- [BRIEF]:
Answer these questions from the meal planning post:
(a) How many meals in a year does the writer mention?
(b) What does the writer say they need, instead of rigidity?
(c) How often does the writer suggest choosing a new strategy?

- [EXERCISE TEXT]:
_ _ _ _ _

28/08/2025
Meal Planning
Sometimes just hearing those words makes me shudder, and I’m a registered dietitian! The idea of trying to make 21 different meal decisions (1092 meals in a year!), surveying the kitchen, making a shopping list, buying food, preparing food & cleaning up after is OVERWHELMING. And I love food. But still. 😩
I also struggle with TOO much planning. Like, what if I make a meal plan & I don’t want to eat the Wednesday meal that “Sunday Me” chose for me? Or what if our plans change? Then I have food that goes bad, or I’m forced to eat something that just didn’t hit the spot. I need some structure, without rigidity.
This is the “dance” many ADHD-ers (& others!) struggle with: needing structure but also resisting it. Benefiting from consistency but battling to create it. 😬
Obviously, each person’s brain is different, but in my work with clients (& my family!) I’ve found a few things that can help reduce complexity without over-structuring things (see slide). Select 1 strategy each month & choose another after that, and so on. (The brain loves novelty)

_ _ _ _ _

- [ENTRIES PROVIDED]:
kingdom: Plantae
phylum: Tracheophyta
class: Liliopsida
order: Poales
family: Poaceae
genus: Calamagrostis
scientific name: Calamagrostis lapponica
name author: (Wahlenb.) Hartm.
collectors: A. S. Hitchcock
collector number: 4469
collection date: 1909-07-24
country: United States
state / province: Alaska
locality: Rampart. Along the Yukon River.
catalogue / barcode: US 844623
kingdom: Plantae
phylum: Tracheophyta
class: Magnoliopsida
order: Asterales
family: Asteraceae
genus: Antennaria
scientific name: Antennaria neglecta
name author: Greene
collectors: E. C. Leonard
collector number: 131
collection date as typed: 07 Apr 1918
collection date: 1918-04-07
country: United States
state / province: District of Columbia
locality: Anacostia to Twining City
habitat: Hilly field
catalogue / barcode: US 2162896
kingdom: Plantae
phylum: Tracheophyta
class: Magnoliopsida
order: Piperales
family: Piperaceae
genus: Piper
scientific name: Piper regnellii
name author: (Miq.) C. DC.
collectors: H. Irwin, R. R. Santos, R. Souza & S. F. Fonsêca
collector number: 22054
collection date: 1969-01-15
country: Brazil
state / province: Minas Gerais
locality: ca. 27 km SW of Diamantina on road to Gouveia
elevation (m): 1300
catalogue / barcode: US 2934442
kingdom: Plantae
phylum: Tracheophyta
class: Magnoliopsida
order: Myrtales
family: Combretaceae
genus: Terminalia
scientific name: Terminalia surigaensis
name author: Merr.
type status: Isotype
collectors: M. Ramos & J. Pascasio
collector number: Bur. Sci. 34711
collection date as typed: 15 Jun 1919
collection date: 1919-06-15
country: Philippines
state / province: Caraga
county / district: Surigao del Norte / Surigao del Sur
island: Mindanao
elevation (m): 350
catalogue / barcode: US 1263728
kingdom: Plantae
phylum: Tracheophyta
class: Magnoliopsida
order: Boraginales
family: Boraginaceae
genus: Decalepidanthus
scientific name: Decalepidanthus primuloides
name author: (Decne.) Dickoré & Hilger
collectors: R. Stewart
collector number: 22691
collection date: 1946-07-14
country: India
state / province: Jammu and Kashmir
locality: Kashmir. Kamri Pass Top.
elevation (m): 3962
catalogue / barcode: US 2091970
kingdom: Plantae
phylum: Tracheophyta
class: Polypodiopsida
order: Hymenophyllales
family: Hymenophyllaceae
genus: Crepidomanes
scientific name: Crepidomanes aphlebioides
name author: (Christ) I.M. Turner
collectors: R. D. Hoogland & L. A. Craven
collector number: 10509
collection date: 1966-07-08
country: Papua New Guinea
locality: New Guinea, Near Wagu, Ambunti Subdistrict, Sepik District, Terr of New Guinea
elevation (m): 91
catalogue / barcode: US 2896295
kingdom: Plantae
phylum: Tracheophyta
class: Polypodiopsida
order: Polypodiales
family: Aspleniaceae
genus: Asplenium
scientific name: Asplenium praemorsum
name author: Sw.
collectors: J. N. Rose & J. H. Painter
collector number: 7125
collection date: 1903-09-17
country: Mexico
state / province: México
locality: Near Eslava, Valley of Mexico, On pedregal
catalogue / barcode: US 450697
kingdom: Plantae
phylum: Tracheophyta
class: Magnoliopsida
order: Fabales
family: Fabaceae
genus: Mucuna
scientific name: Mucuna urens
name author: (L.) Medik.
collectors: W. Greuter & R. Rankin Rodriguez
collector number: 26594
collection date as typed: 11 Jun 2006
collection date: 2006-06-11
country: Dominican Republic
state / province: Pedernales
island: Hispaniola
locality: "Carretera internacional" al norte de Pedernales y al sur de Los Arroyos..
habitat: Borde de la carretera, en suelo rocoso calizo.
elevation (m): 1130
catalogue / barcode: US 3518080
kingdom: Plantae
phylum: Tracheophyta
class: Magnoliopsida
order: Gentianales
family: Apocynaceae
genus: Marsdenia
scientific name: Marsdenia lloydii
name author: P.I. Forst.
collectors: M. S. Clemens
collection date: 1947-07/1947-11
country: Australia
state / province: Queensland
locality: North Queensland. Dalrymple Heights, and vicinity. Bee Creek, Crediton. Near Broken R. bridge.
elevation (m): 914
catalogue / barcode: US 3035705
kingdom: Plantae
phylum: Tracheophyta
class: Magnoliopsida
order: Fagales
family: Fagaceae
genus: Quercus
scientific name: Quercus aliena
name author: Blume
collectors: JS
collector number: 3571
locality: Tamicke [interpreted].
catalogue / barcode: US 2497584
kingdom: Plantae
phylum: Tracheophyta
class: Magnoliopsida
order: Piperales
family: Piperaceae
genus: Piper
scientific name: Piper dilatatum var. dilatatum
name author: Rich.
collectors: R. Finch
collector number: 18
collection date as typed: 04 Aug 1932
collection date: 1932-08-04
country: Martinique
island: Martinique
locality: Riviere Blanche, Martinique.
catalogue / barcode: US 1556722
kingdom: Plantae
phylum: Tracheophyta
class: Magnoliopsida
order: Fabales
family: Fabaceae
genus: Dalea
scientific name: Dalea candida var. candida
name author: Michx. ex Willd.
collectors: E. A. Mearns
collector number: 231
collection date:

_ _ _ _ _

- [ANSWER BELOW]:
(a) 1092 meals.
(b) Some structure.
(c) Once a month.